Today April 13, marks the 46th anniversary of the beginning of the Lebanese civil war, and the abandoned Holiday Inn Hotel is one of Beirut’s war landmarks. This 26-story building officially opened in 1974 when Beirut’s economy was booming and when Beirut was one of the most visited touristic centers of the Middle East.

Stencil art by Sami Wakim

The Holiday Inn was functioning perfectly for only a single year until, unfortunately, the Lebanese civil war broke out in 1975. Just months into the civil war, the hotel became part of an epic battle dubbed “the battle of the hotels”. It lasted until March 1976 and mobilized around 25,000 fighters from all sides (Christians on one side and Shiites, Sunni and Palestinians on the other), resulting in more than 1,000 dead, where many of those who died were thrown from the top of the Holiday Inn.

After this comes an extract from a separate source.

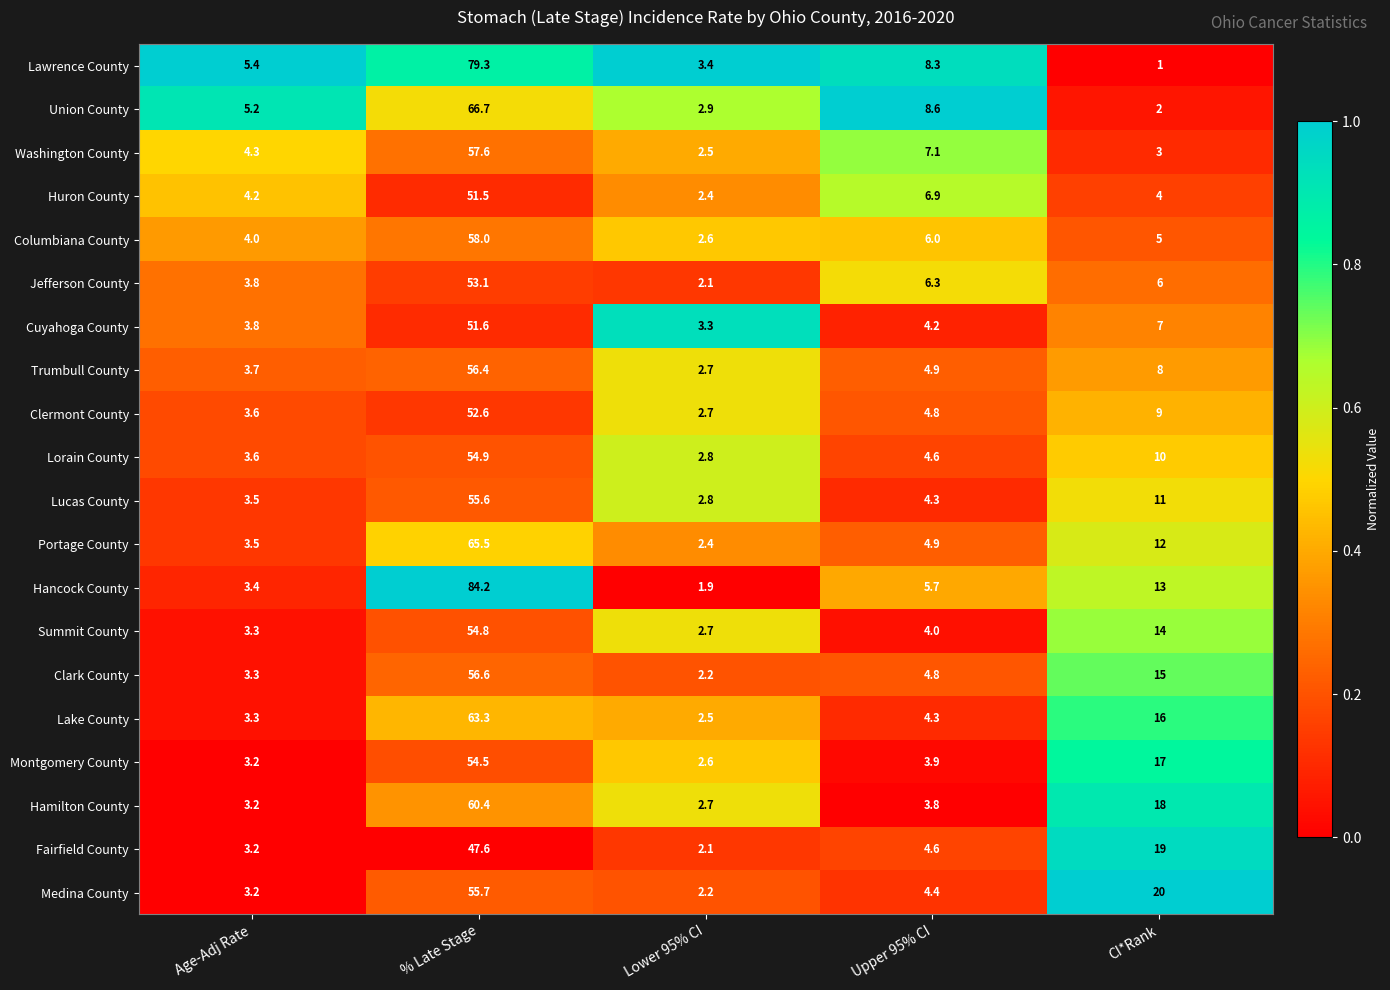

The Lorain County series shows 4.6 at Upper 95% CI. True or false?

True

The hotel became a battleground once again after the Israeli invasion of Lebanon in 1982. Since then, the hotel has remained an abandoned building that has suffered countless bullets and explosions, while the ownership is still being fought over until today.

A Lebanese company and a Kuwaiti group both want to own the building and to rebuild it based on their own interests, so disagreement continues.

This hotel remains untouched, abandoned, empty, decades after the war, and remains a reminder to the Lebanese population about the horrors of war.